Ontario doctor reports three year wait for patient to see ENT

By Clayton DeMaine

An Ontario doctor is sounding off about the three years one of his patients has to wait to see an ear, nose, and throat specialist.

A year after requesting a consult with an ENT for a patient with hearing loss and tinnitus, or ear ringing, Dr. Mike Hart received a written note from another doctor informing him his patient would likely have to wait over three years to see him.

“Due to an overwhelming number of referrals, the current wait time for non-urgent referral is 36+ months,” the note read. 

“There are a lot of people out there who have had something similar happen,” Hart, a London, Ont. physician, told True North in an interview. “Maybe it hasn’t been three years like with that particular patient,  But they may have had a situation where they had to wait six months, 12 months, one month, two months.”

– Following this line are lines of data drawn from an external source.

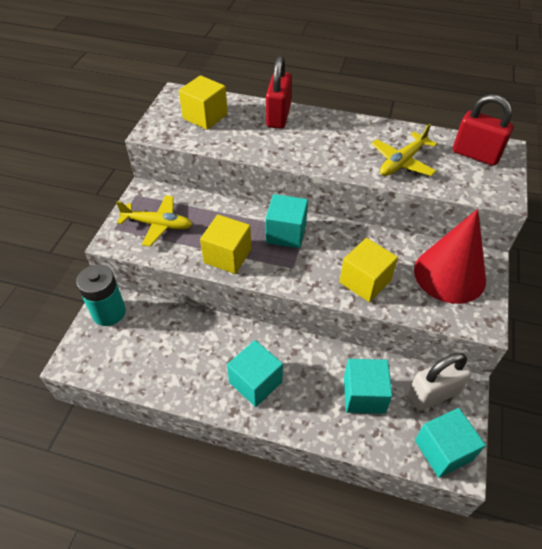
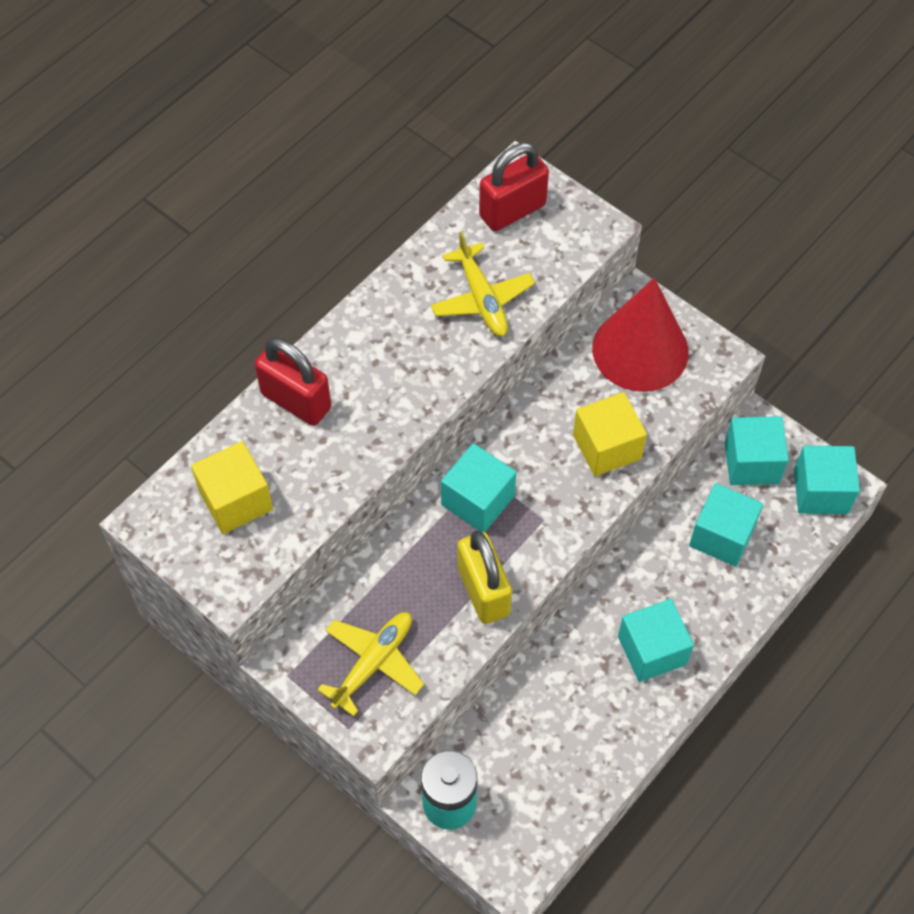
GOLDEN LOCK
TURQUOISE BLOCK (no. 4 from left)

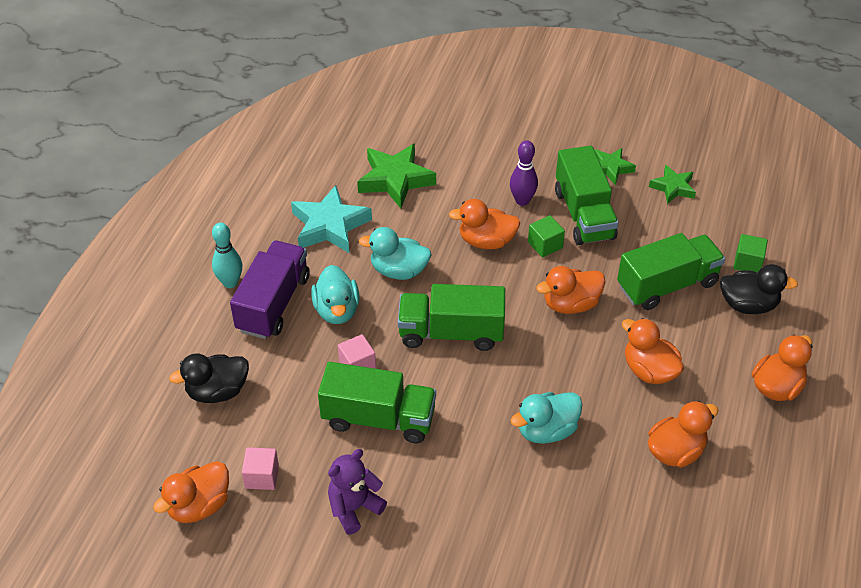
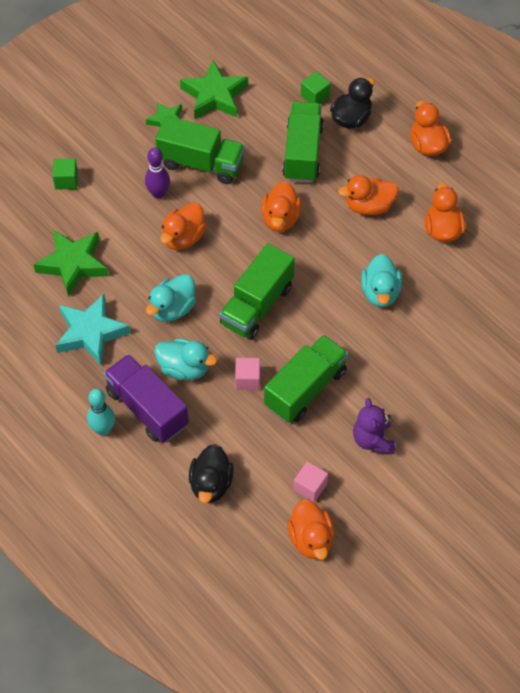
GREEN BLOCK (no. 1 from left)
GREEN FIVE-POINTED STAR (no. 3 from left)

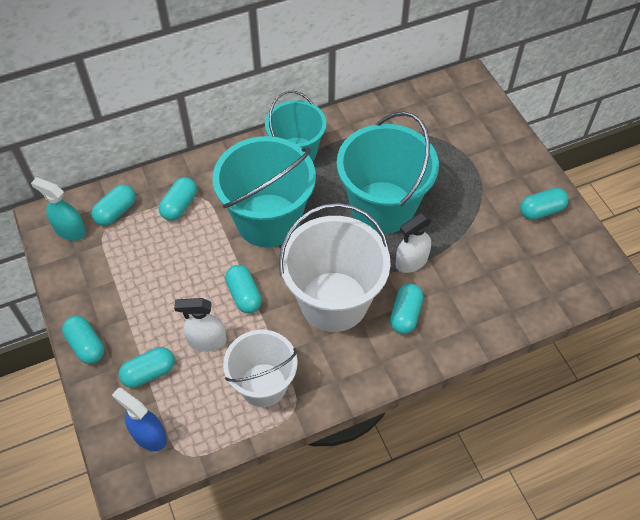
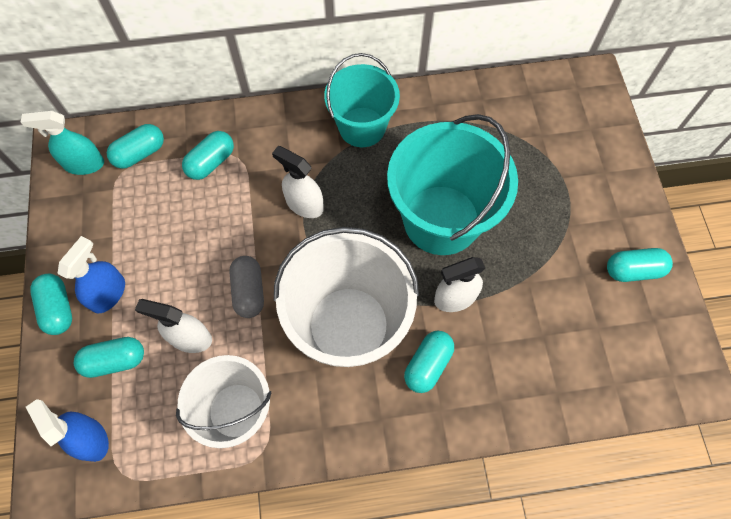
TURQUOISE SPRAY BOTTLE
COBALT SPRAY BOTTLE (no. 2 from left)
GREY PILL SHAPE
SNOW-WHITE SPRAY BOTTLE (no. 2 from left)

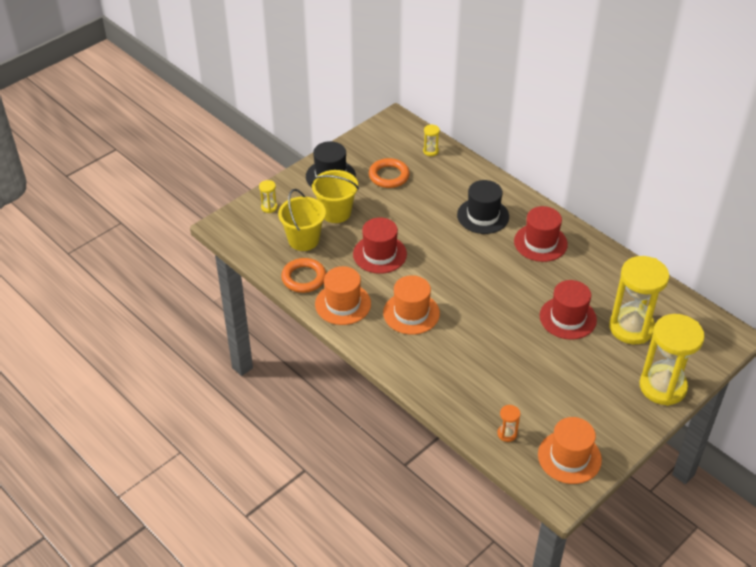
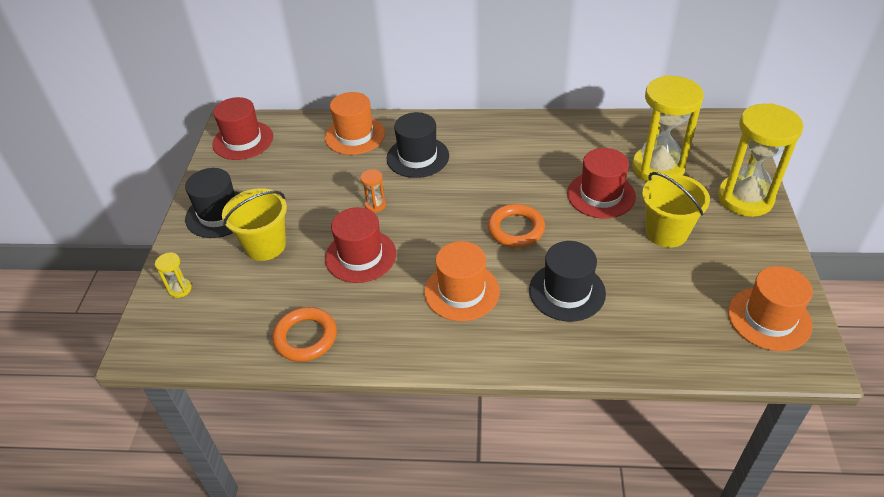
RED TOP HAT (no. 1 from left)
ORANGE-COLOURED TOP HAT (no. 1 from left)
ORANGE-COLOURED SAND TIMER
ORANGE-COLOURED TORUS (no. 2 from left)
BLACK TOP HAT (no. 3 from left)
GOLDEN BUCKET (no. 2 from left)
GOLDEN SAND TIMER (no. 2 from left in the first image)

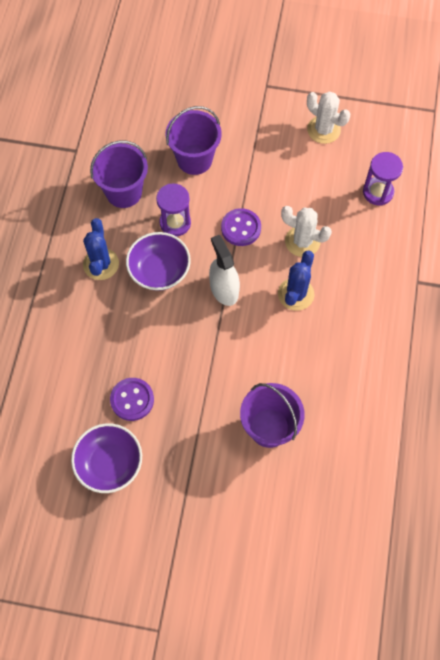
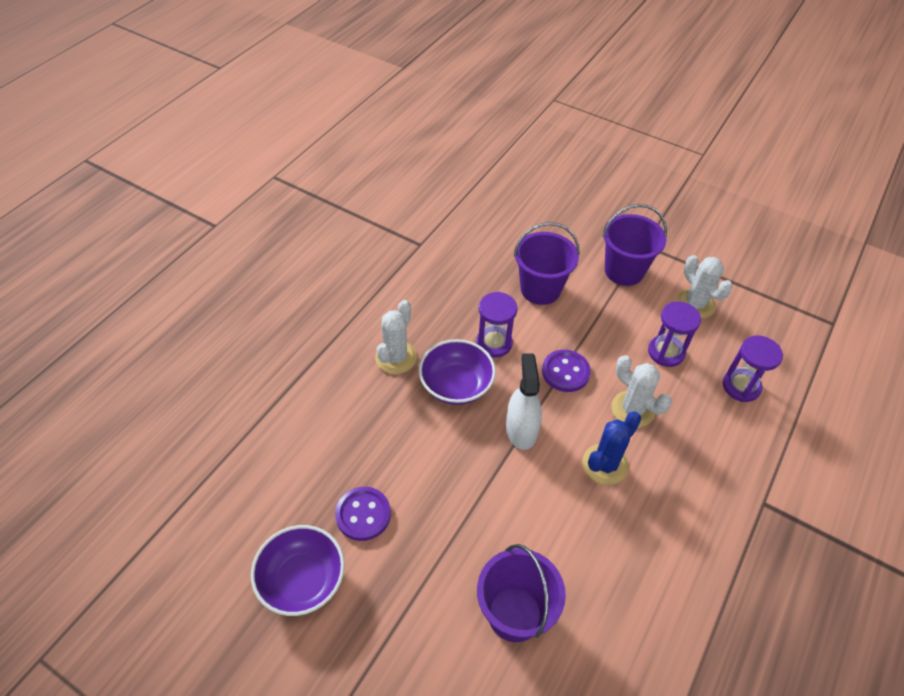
SNOW-WHITE SAGUARO CACTUS (no. 1 from left)
PURPLE BUCKET (no. 3 from left)
PURPLE SAND TIMER (no. 2 from left)

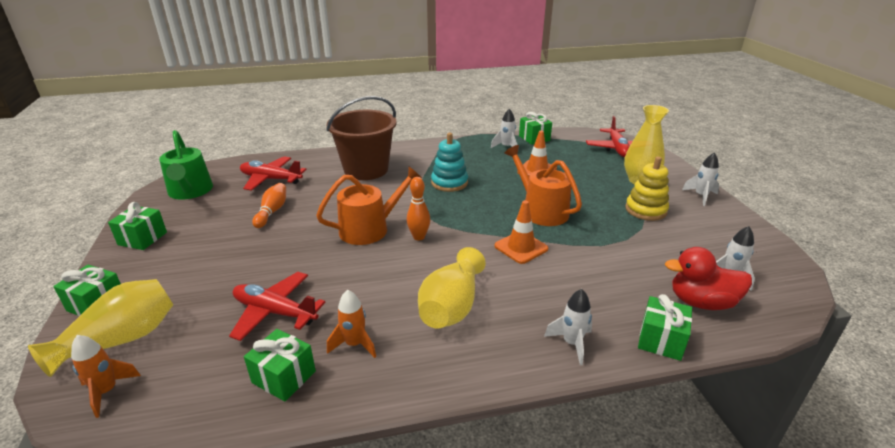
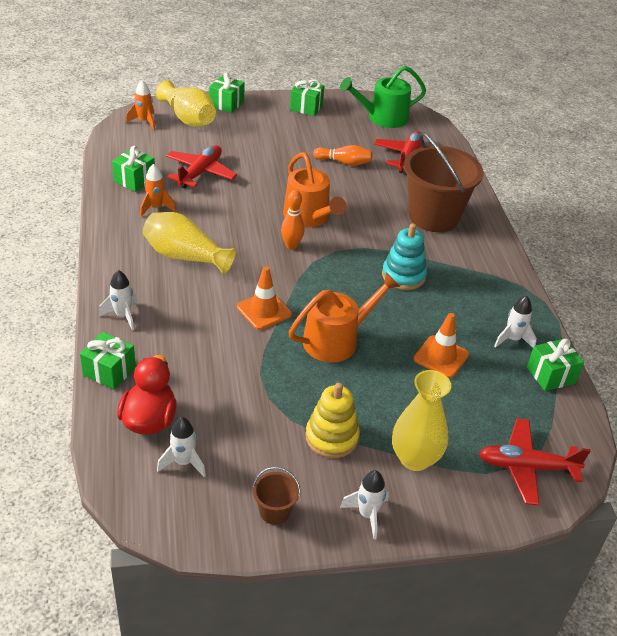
DARK BROWN BUCKET (no. 1 from left)

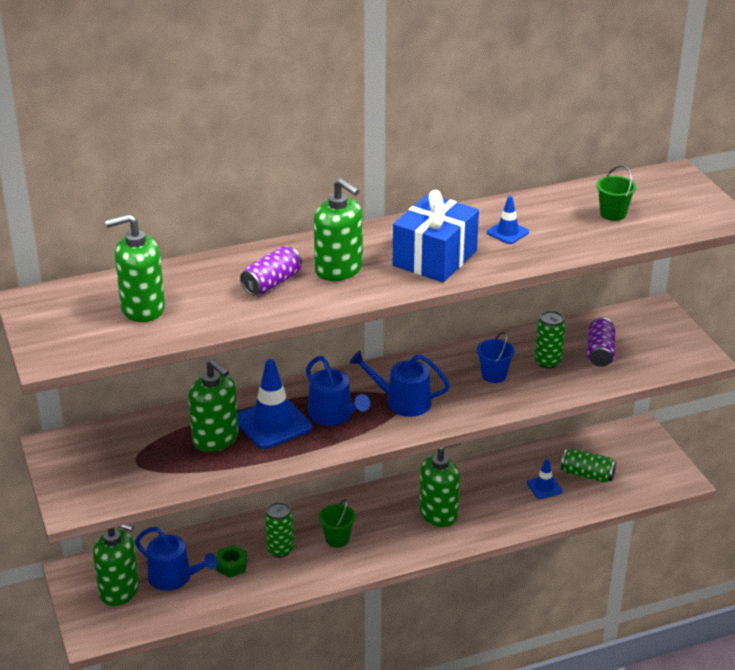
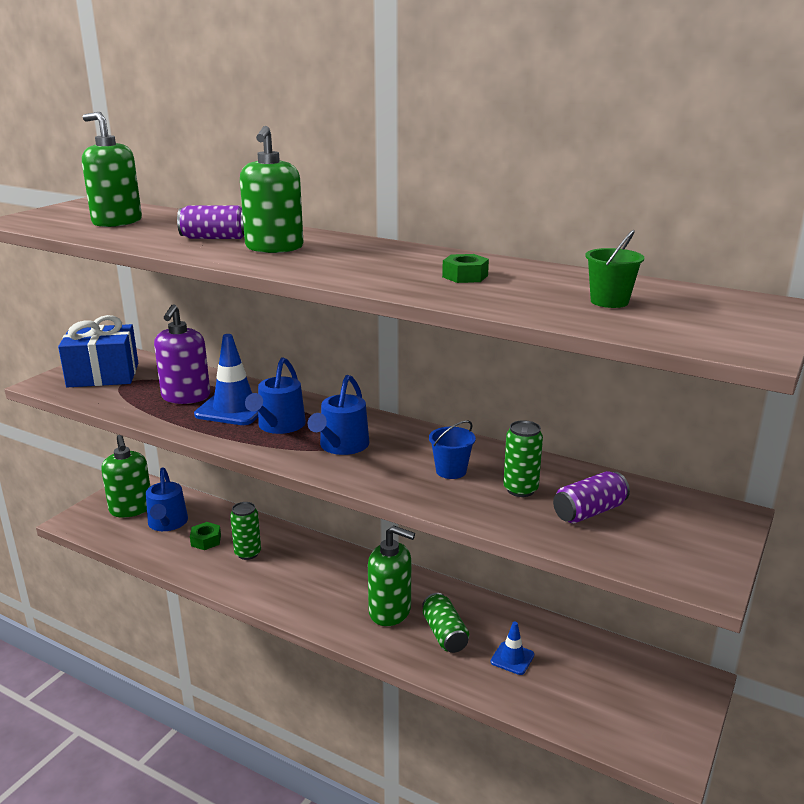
COBALT GIFT
PURPLE SOAP PUMP
COBALT SPRINKLING CAN (no. 3 from left)
GREEN SODA CAN (no. 2 from left)
GREEN HEX NUT (no. 2 from left)
GREEN BUCKET (no. 1 from left in the first image)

He said wait times in Canada have gradually worsened over the last ten years of his practice, driving people to seek medical treatment abroad.

“Even my own fiancée had to seek medical care elsewhere, and she had surgery in Greece because the wait times in Canada were too inappropriate,” Hart said.

Mackenzie Moir, a senior policy analyst and health expert at the Fraser Institute, told True North that wait times have increased significantly since at least the 1990s.

“It’s not necessarily a year-over-year increase, but we’ve seen an overall trend,” Moir said.

He said the average wait time to see a specialist in Canada was 27.7 weeks, according to the latest polling Fraser Institute released in 2023. In 1993, the national estimate was 9.3 weeks.

According to Moir, Canada spent the most on healthcare as a percentage of its GDP out of 30 other universal healthcare countries. Yet it has 2.8 physicians per thousand population, ranking it the 28th worst in all of those countries.

Moir was careful to point out that throwing money at the problem won’t solve it. He said Canadian provinces should adopt a similar approach to Saskatchewan’s “very successful experiment,” which involved expanding and contracting private clinics to deliver publicly funded healthcare.

“They were able to reduce their wait time significantly in that period, taking them from the longest wait times outside of Atlantic Canada in 2010 to one of the shortest by 2014,” Moir said.

Hart said that despite Ontario having more doctors than ever, the province is still experiencing shortage issues, and for him, there are several contributing factors to the longer wait times.

“We just don’t have enough specialists, ER doctors, or family doctors. The situation is getting worse,” he said. “It’s not just a doctor shortage. We also have an aging population and a growing population.”

Hart said language barriers between doctors and many newcomers to Canada who do not speak English as a first language can limit the number of patients a doctor can see.

“Of course, (everyone) deserves care, but when two people are speaking different languages, it is going to complicate things and make things difficult,” he said. 

Hart said many doctors leave their roles due to poor working conditions and general burnout.

“Certainly, COVID has exacerbated all of the situations and all wait times that are going on right now. I think family doctors and emergency room doctors especially, feel like they’re grossly underpaid,” he said.

During the pandemic, many Canadian healthcare professionals were penalized for not receiving the COVID-19 vaccine, further decreasing the number of doctors as well.

Hart also said that some of the onus lies on Canadians to keep themselves healthy and alleviate the “bottled-up” healthcare system.

“(Many) patients are not taking care of themselves very well, and people are getting sicker and sicker,” he said, pointing to a growing number of people with obesity and diabetes as an example.

“I think that we need to place a little more emphasis on preventative care,” he said. “The healthcare system may only be here for you when you’re really sick or may not be here for you when you’re starting to feel sick. It seems like it’s being reduced to mostly emergency services.”